リリーフの柱はベテランのソン・ミンハンで、若い選手の多いチームの精神的支柱となっている。右のウォン・ジョンヒョン、イム・チャンミン、イ・ミンホ、左のソン・ジョンウク、イ・ヘェチョン(東京ヤクルト)と中継ぎ陣もそろっている。抑えは25セーブのキム・ジンソンだが、歴史の浅いチームであるためベテランを除き投手陣全体にポストシーズンの経験がなく不安が残る。
LGのほうが先発陣は見劣りする。第1戦の予告先発リュ・ジェグクは立ち上がりに不安があり、そこを付け入れられると苦しい戦いになる。第2戦以降はチーム最多勝(11勝)のアンダーハンドのウ・ギュミン、外国人投手リオーダン(9勝)やティーフォード(5勝)、シン・ジョンナクなどの先発が予想されるが、相手を圧倒できる顔ぶれではない。
だがリリーフ陣の質はLGのほうが質も経験値も高い。中継ぎの軸は左腕シン・ジェウン(8勝)で、ほかにも右のユ・ウォンサン、イ・ドンヒョン、左のアンダーハンドのユン・ジウンなど必勝パターンが出来上がっている。守護神にはベテランのポン・ジュングン(30セーブ)が控え、接戦をものにできる強さがある。
打線はNCがチーム打率.299で7位だが得点737は3位と、得点力はあった。チーム本塁打数143は3位と狭い本拠地を生かした一発攻勢もあり、盗塁154は2位と機動力もあった。また得点圏打率も.297と高かった。
打線の軸はチーム二冠王の外国人打者テームズ(37本塁打・121打点)、ナ・ソンボム(30本塁打・101打点)で、ベテランのイ・ホジュン(23本塁打)、モ・チャンミン(15本塁打)がそのあとに続いている。21歳にしてセカンドのレギュラーとなり、50盗塁を記録したパク・ミヌや、2013年の盗塁王キム・ジョンホが上位打線を任され、テームズ、ナ・ソンボムへチャンスをお膳立てする。またイ・ジョンウク、ソン・シホンといった以前在籍していたトゥサンでポストシーズンの経験が豊富な選手たちもいる。
LGはチーム打率.279のみならず、広い蚕室野球場を本拠地としているため本塁打数90も9球団中最下位、さらに得点668も7位と得点力が高いとは言えず、その反面投手陣に頼る部分が大きい。
終盤はチームの二冠王(16本塁打・87打点)イ・ビョンギュ(背番号7)が4番を任されることが多く、ベテランのパク・ヨンテク、イ・ジニョンが周りを固めていた。
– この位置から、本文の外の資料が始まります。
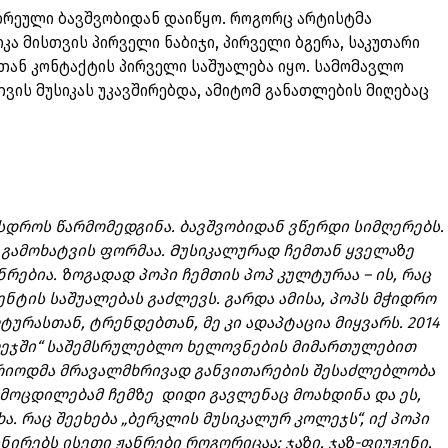
ადრეული ბავშვობიდან დაიწყო. როგორც არტისტმა
იკა მისთვის პირველი ნაბიჯი, პირველი ბგერა, საკუთარი
თან კონტაქტის პირველი საშუალება იყო. სამომავლო
ვის მუსიკას უკავშირებდა, ამიტომ განათლების მიღებაც
ასდროს წარმომედგინა. ბავშვობიდან ვწერდი სიმღერებს.
ს გამოხატვის ფორმაა. Მუსიკალურად ჩემთან ყველაზე
ნრებია. ზოგადად პოპი ჩემთის პოპ კულტურაა – ის, რაც
ენტის საშუალებას გაძლევს. გარდა ამისა, პოპს მჭიდრო
ურასთან, ტრენდებთან, მე კი ადაპტაცია მიყვარს. 2014
ლეჯში“ საშემსრულებლო ხელოვნების მიმართულებით
პერიოდმა მრავალმხრივად განვითარების შესაძლებლობა
ამოცდილებამ ჩემზე დიდი გავლენაც მოახდინა და ეს,
ა. რაც შეეხება „ბერკლის მუსიკალურ კოლეჯს“, იქ პოპი
ირებს ისეთი ჟანრები როგორიცაა: ჯაზი, ჯაზ-ფიუჟენი,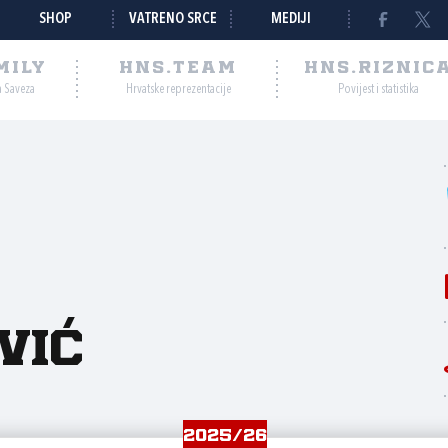
SHOP
VATRENO SRCE
MEDIJI
MILY
HNS.TEAM
HNS.RIZNIC
a Saveza
Hrvatske reprezentacije
Povijest i statistika
vić
2025/26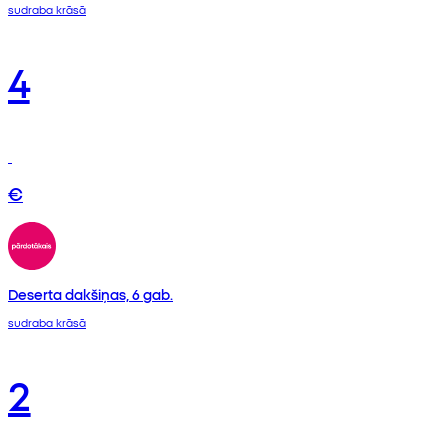
sudraba krāsā
4
€
Deserta dakšiņas, 6 gab.
sudraba krāsā
2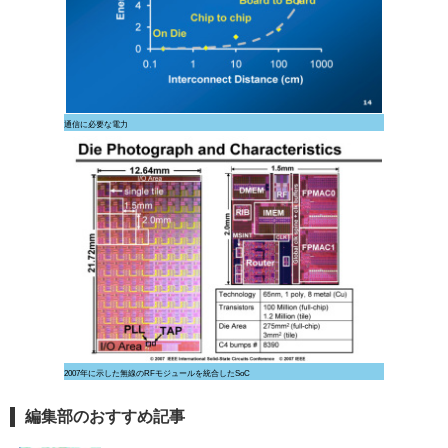
通信に必要な電力
2007年に示した無線のRFモジュールを統合したSoC
編集部のおすすめ記事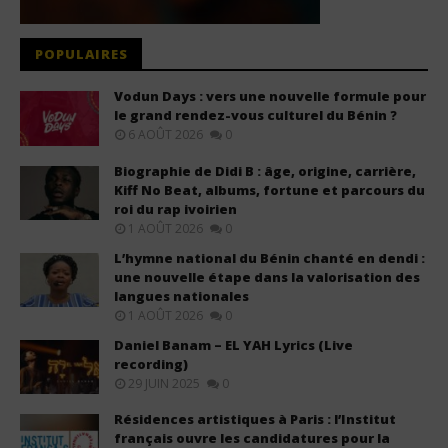
POPULAIRES
Vodun Days : vers une nouvelle formule pour
le grand rendez-vous culturel du Bénin ?
6 AOÛT 2026
0
Biographie de Didi B : âge, origine, carrière,
Kiff No Beat, albums, fortune et parcours du
roi du rap ivoirien
1 AOÛT 2026
0
L’hymne national du Bénin chanté en dendi :
une nouvelle étape dans la valorisation des
langues nationales
1 AOÛT 2026
0
Daniel Banam – EL YAH Lyrics (Live
recording)
29 JUIN 2025
0
Résidences artistiques à Paris : l’Institut
français ouvre les candidatures pour la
俊足で出塁率の高い適任の選手がいなかったため、これまたベテランのチョン・ソンフンが1番を打った。大ベテランのイ・ビョンギュ(背番号9・元中日)も控え、脇役としてソン・ジュイン、オ・ジファンなど意外性のある打者もいて、力強さはないが上位から下位まで切れ目のない打線となっている。
NCはポストシーズン初出場だが、トゥサン時代に5回のポストシーズン出場経験のあるキム・ギョンムン監督に大きな不安はない。それに対してLGのヤン・サンムン監督はポストシーズンでは初の指揮となり、チームも2003年から2012年まで10年間ポストシーズンに出られなかったため、経験不足な面も心配される。戦力的にはNCが優位だが、上位進出が確実になった8月以降は調子を落としサムソン、ネクセンの後塵を拝し3位にとどまった。逆にLGはシーズン後半快進撃を続け、勝率5割を少し下回ったが4位に手が届き勢いでは勝っている。初対戦らしい、まったく予測のつかない展開を期待したい。